Who we choose to stand with says a lot about ourselves.
Right now, the world aches. Grief hangs heavy over France, Lebanon, Nigeria, Mexico and Missouri — to name a few. Solidarity has become a buzzword, sometimes spoken honestly and at other times a temporary relief of guilt or pain difficult to reconcile. We all mourn, searching for solutions in our sorrows, but why is certain pain given priority?
After the horrific terrorist acts by ISIS in Paris on Nov. 13 that left at least 129 dead and over 350 wounded, the world was shocked. How could such appalling violence hit one of the most cosmopolitan cities?
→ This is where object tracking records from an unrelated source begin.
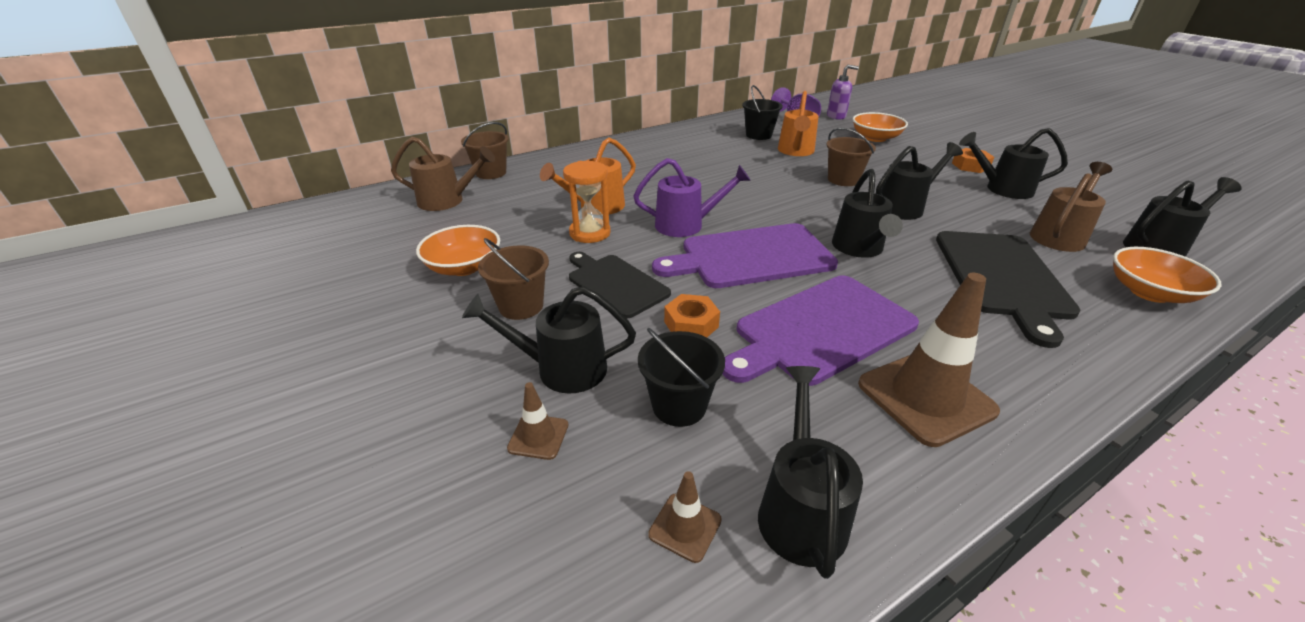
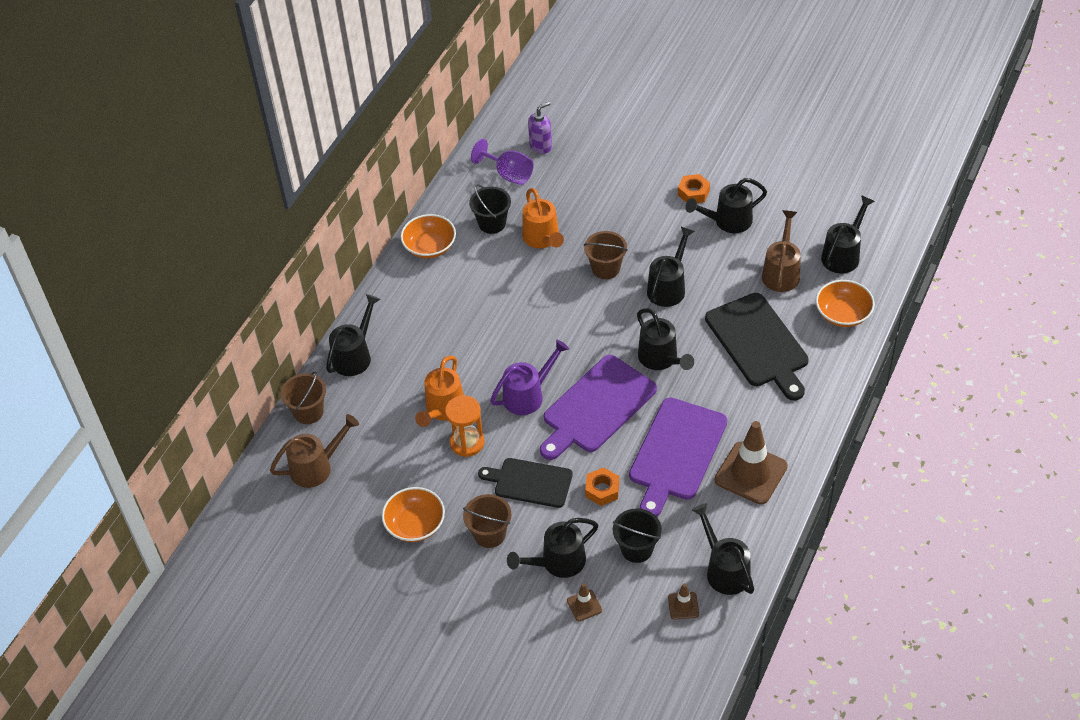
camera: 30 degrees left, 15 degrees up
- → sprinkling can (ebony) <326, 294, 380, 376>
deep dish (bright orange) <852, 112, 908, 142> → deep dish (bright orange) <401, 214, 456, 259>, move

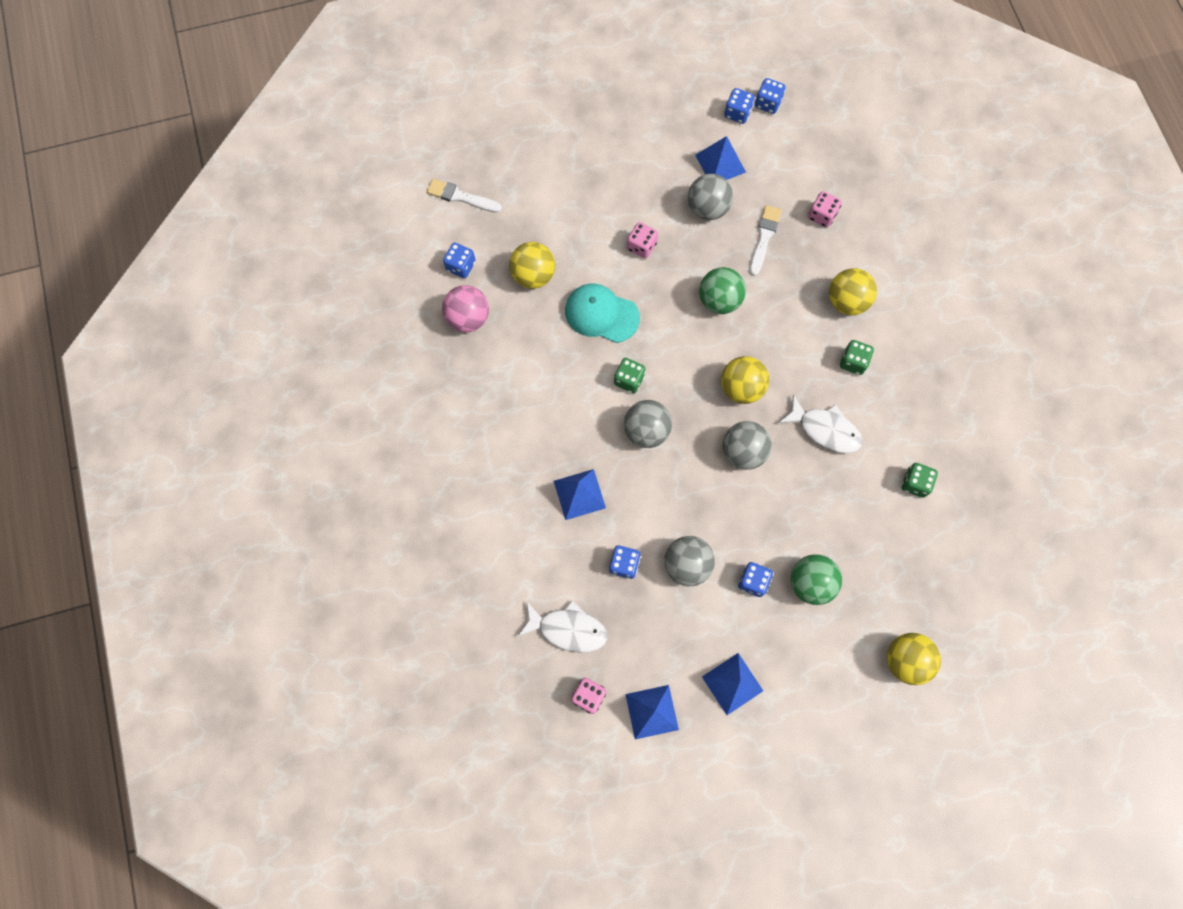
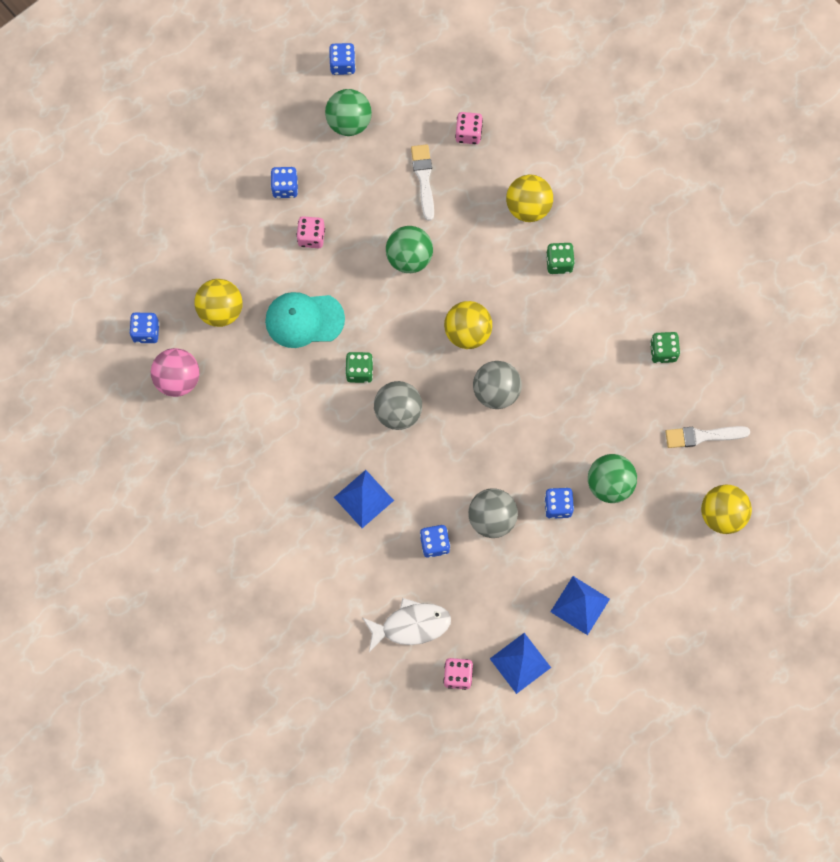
camera: 25 degrees left, 0 degrees up
play ball (grey) <688, 174, 733, 220> → -
fish (pure white) <779, 394, 863, 453> → -
paintbrush (pure white) <427, 179, 502, 213> → paintbrush (pure white) <665, 426, 750, 448>, move
dice (cobalt) <755, 78, 786, 114> → dice (cobalt) <271, 167, 298, 198>, move
solid pyramid (cobalt) <695, 136, 746, 180> → play ball (green) <325, 89, 372, 136>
Nowhere was safe, not even the presumed fortresses of the West.
Just a day before the atrocities in Paris, ISIS killed 43 people in a double suicide bombing in Beirut.
Naturally the United States, like other nations, responded with overwhelming solidarity with France. Americans saw themselves in the French, but found it difficult to identify with the Lebanese in the same way.
The deaths in Beirut drew significantly less attention. There was media coverage, but nowhere near the around-the-clock news coverage on the Parisian attacks. Leaders around the globe did not condemn the violence. There was no hashtag on Twitter. There was no option to filter your profile picture with the Lebanese flag, nor was it projected against famous monuments across the world.
Selective grief is a moral and ethical issue. What we grieve about and what we pay attention to makes a statement about who we are. So when we mourn Parisian lives at the expense of Lebanese lives, or force black students to prove they are being marginalized on universities, we are reinforcing the notion — no matter how implicit — that people of color don’t matter.
Black students across the country are challenging racism in higher education. While their activism is bringing about incredible change, like the resignation of President Timothy Wolfe at the University of Missouri, these feats are the result of years of struggle where students of color are forced to do the job of their administrators.
At UC Santa Cruz, black students had to organize a day of campus life interruptions to make their demands heard. Even so, their experiences are examined under a microscope and the validity dissected, as if it’s up for debate.
This is not surprising. The world does not regard violence against black and brown bodies with much weight. Rather, the frequency of reports of violence in countries like the Middle East normalizes bombings and mass killings. It’s precisely that indifference that should be appalling.
Here in America, the narrative encircling people of color fixes them as impossible to please, always playing the “race card,” making it difficult to truly have their voices heard and see results. The students at Mizzou, Yale and everywhere else in this country are not entitled for asking for safer spaces. They are not misguided for calling for student, staff and faculty accountability. Advocating for a safer space means an end to systemic racism, which hampers their pursuit of an education through a lack or resources and a compromising of their physical safety .
The prioritization of Western bodies dehumanizes people of color and enables selective grief. It allows us to be rattled when dozens die in Paris, but detach when 147 die at a Kenyan University in an attack by Boko Haram.
“When my people died, they did not send the world into mourning,” wrote Lebanese doctor Elie Fares on his blog. “Their death was but an irrelevant fleck along the international news cycle, something that happens in those parts of the world.”
We should grieve with France. What happened in Paris is horrifying and tragic, and our hearts go out to all those mourning a loss. But we must be thinking critically about what our grief — and our solidarity — looks like.
Solidarity with France is important. But so is solidarity with Lebanon, Nigeria and all other countries whose people experience unspeakable violence.